### [WORK REQUEST]
Only an exact repetition is needed: the lines from the start of the listing below through the line that contains "People’s College Lecture Series", pictures omitted.

EXERCISE MATERIAL: Begin

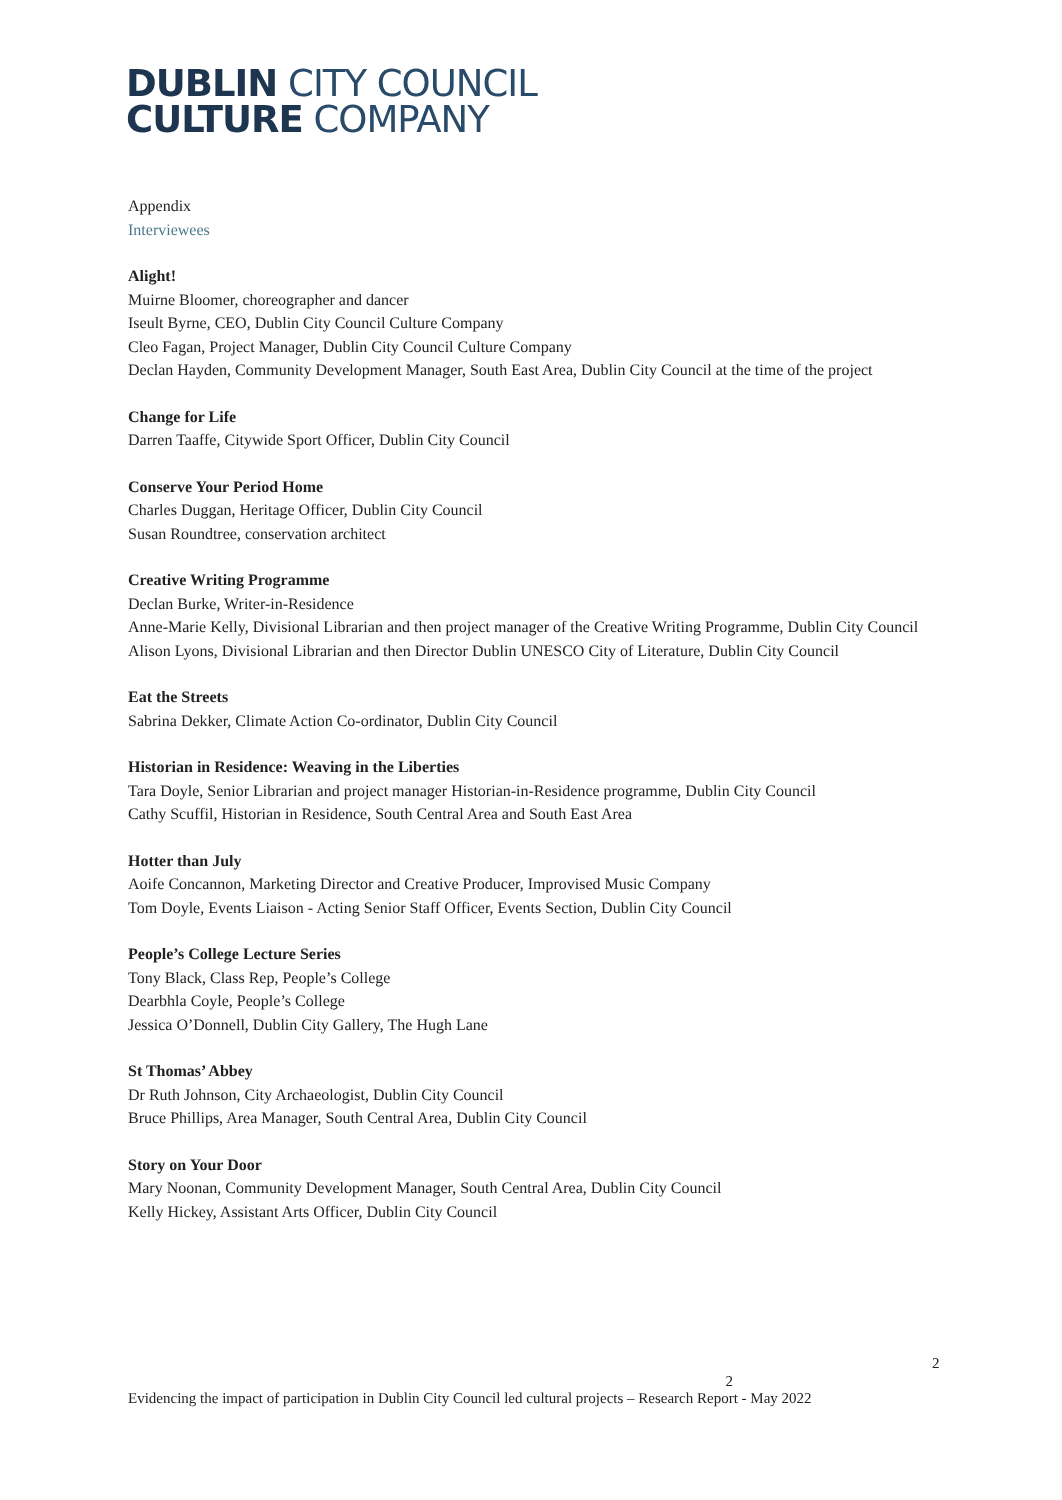DUBLIN CITY COUNCIL
CULTURE COMPANY
Appendix
Interviewees
Alight!
Muirne Bloomer, choreographer and dancer
Iseult Byrne, CEO, Dublin City Council Culture Company
Cleo Fagan, Project Manager, Dublin City Council Culture Company
Declan Hayden, Community Development Manager, South East Area, Dublin City Council at the time of the project
Change for Life
Darren Taaffe, Citywide Sport Officer, Dublin City Council
Conserve Your Period Home
Charles Duggan, Heritage Officer, Dublin City Council
Susan Roundtree, conservation architect
Creative Writing Programme
Declan Burke, Writer-in-Residence
Anne-Marie Kelly, Divisional Librarian and then project manager of the Creative Writing Programme, Dublin City Council
Alison Lyons, Divisional Librarian and then Director Dublin UNESCO City of Literature, Dublin City Council
Eat the Streets
Sabrina Dekker, Climate Action Co-ordinator, Dublin City Council
Historian in Residence: Weaving in the Liberties
Tara Doyle, Senior Librarian and project manager Historian-in-Residence programme, Dublin City Council
Cathy Scuffil, Historian in Residence, South Central Area and South East Area
Hotter than July
Aoife Concannon, Marketing Director and Creative Producer, Improvised Music Company
Tom Doyle, Events Liaison - Acting Senior Staff Officer, Events Section, Dublin City Council
People’s College Lecture Series
Tony Black, Class Rep, People’s College
Dearbhla Coyle, People’s College
Jessica O’Donnell, Dublin City Gallery, The Hugh Lane
St Thomas’ Abbey
Dr Ruth Johnson, City Archaeologist, Dublin City Council
Bruce Phillips, Area Manager, South Central Area, Dublin City Council
Story on Your Door
Mary Noonan, Community Development Manager, South Central Area, Dublin City Council
Kelly Hickey, Assistant Arts Officer, Dublin City Council
2
2
Evidencing the impact of participation in Dublin City Council led cultural projects – Research Report - May 2022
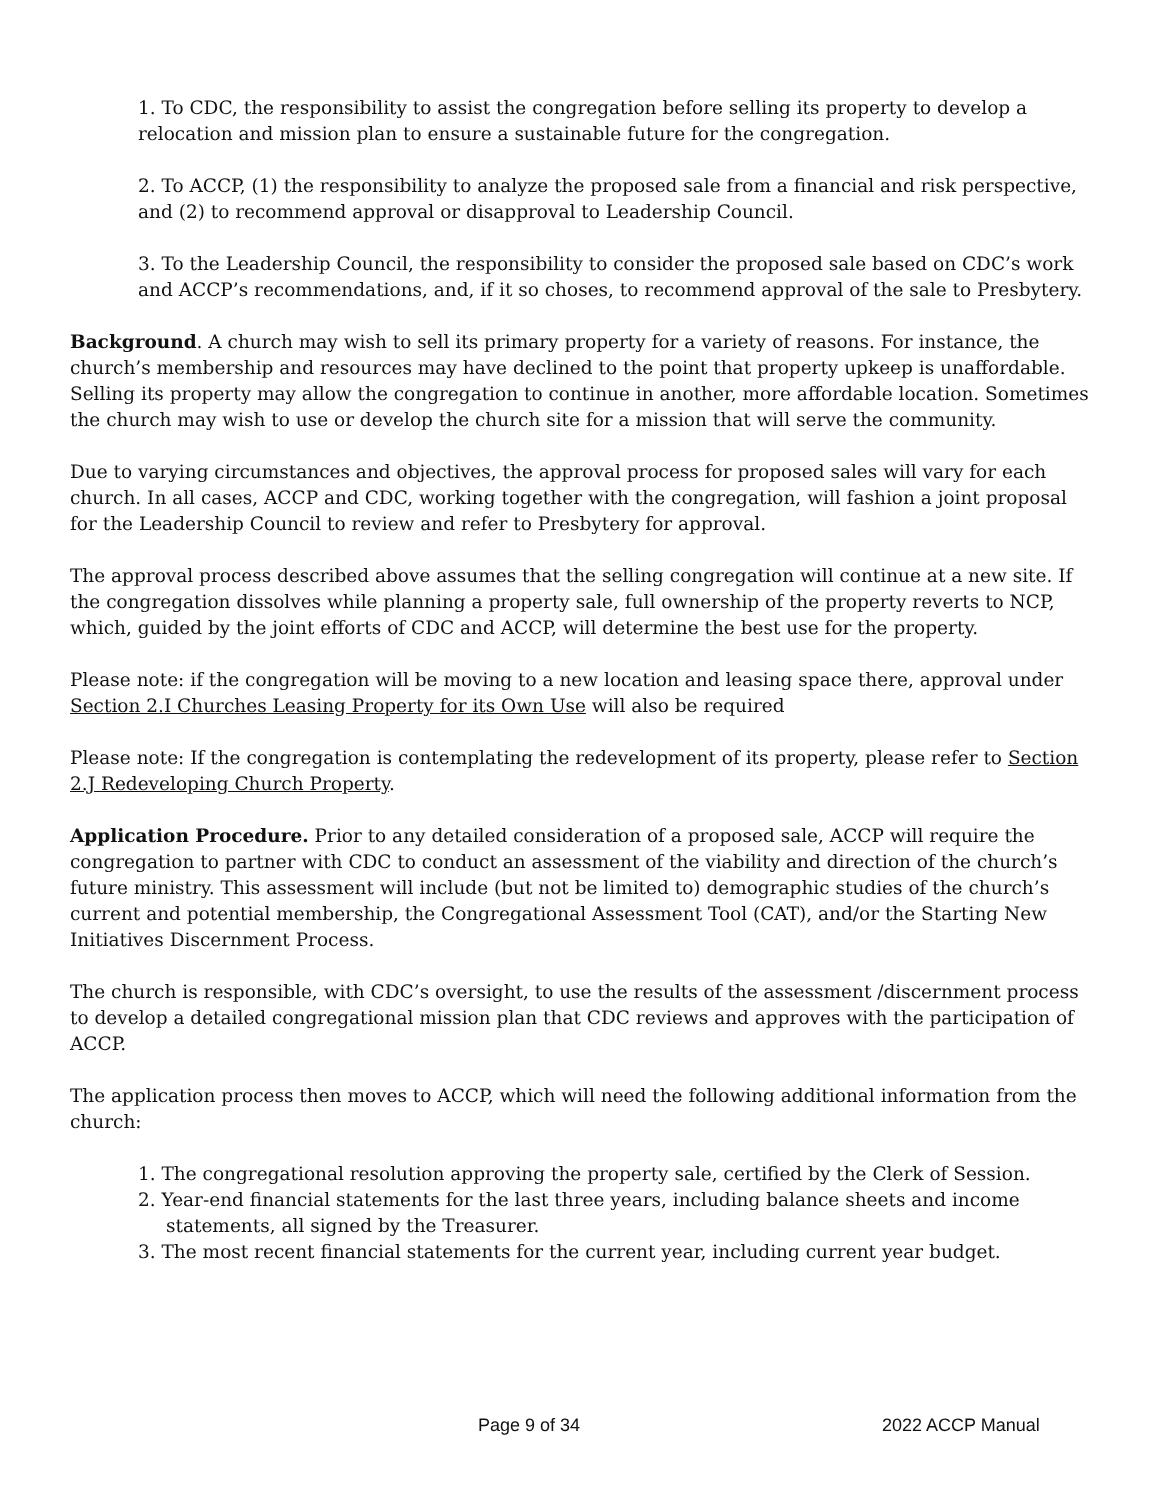1. To CDC, the responsibility to assist the congregation before selling its property to develop a relocation and mission plan to ensure a sustainable future for the congregation.
2. To ACCP, (1) the responsibility to analyze the proposed sale from a financial and risk perspective, and (2) to recommend approval or disapproval to Leadership Council.
3. To the Leadership Council, the responsibility to consider the proposed sale based on CDC’s work and ACCP’s recommendations, and, if it so choses, to recommend approval of the sale to Presbytery.
Background. A church may wish to sell its primary property for a variety of reasons. For instance, the church’s membership and resources may have declined to the point that property upkeep is unaffordable. Selling its property may allow the congregation to continue in another, more affordable location. Sometimes the church may wish to use or develop the church site for a mission that will serve the community.
Due to varying circumstances and objectives, the approval process for proposed sales will vary for each church. In all cases, ACCP and CDC, working together with the congregation, will fashion a joint proposal for the Leadership Council to review and refer to Presbytery for approval.
The approval process described above assumes that the selling congregation will continue at a new site. If the congregation dissolves while planning a property sale, full ownership of the property reverts to NCP, which, guided by the joint efforts of CDC and ACCP, will determine the best use for the property.
Please note: if the congregation will be moving to a new location and leasing space there, approval under Section 2.I Churches Leasing Property for its Own Use will also be required
Please note: If the congregation is contemplating the redevelopment of its property, please refer to Section 2.J Redeveloping Church Property.
Application Procedure. Prior to any detailed consideration of a proposed sale, ACCP will require the congregation to partner with CDC to conduct an assessment of the viability and direction of the church’s future ministry. This assessment will include (but not be limited to) demographic studies of the church’s current and potential membership, the Congregational Assessment Tool (CAT), and/or the Starting New Initiatives Discernment Process.
The church is responsible, with CDC’s oversight, to use the results of the assessment /discernment process to develop a detailed congregational mission plan that CDC reviews and approves with the participation of ACCP.
The application process then moves to ACCP, which will need the following additional information from the church:
1. The congregational resolution approving the property sale, certified by the Clerk of Session.
2. Year-end financial statements for the last three years, including balance sheets and income statements, all signed by the Treasurer.
3. The most recent financial statements for the current year, including current year budget.
Page 9 of 34 2022 ACCP Manual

EXERCISE MATERIAL: End

### [REPLY TO THE EXERCISE]
DUBLIN CITY COUNCIL
CULTURE COMPANY
Appendix
Interviewees
Alight!
Muirne Bloomer, choreographer and dancer
Iseult Byrne, CEO, Dublin City Council Culture Company
Cleo Fagan, Project Manager, Dublin City Council Culture Company
Declan Hayden, Community Development Manager, South East Area, Dublin City Council at the time of the project
Change for Life
Darren Taaffe, Citywide Sport Officer, Dublin City Council
Conserve Your Period Home
Charles Duggan, Heritage Officer, Dublin City Council
Susan Roundtree, conservation architect
Creative Writing Programme
Declan Burke, Writer-in-Residence
Anne-Marie Kelly, Divisional Librarian and then project manager of the Creative Writing Programme, Dublin City Council
Alison Lyons, Divisional Librarian and then Director Dublin UNESCO City of Literature, Dublin City Council
Eat the Streets
Sabrina Dekker, Climate Action Co-ordinator, Dublin City Council
Historian in Residence: Weaving in the Liberties
Tara Doyle, Senior Librarian and project manager Historian-in-Residence programme, Dublin City Council
Cathy Scuffil, Historian in Residence, South Central Area and South East Area
Hotter than July
Aoife Concannon, Marketing Director and Creative Producer, Improvised Music Company
Tom Doyle, Events Liaison - Acting Senior Staff Officer, Events Section, Dublin City Council
People’s College Lecture Series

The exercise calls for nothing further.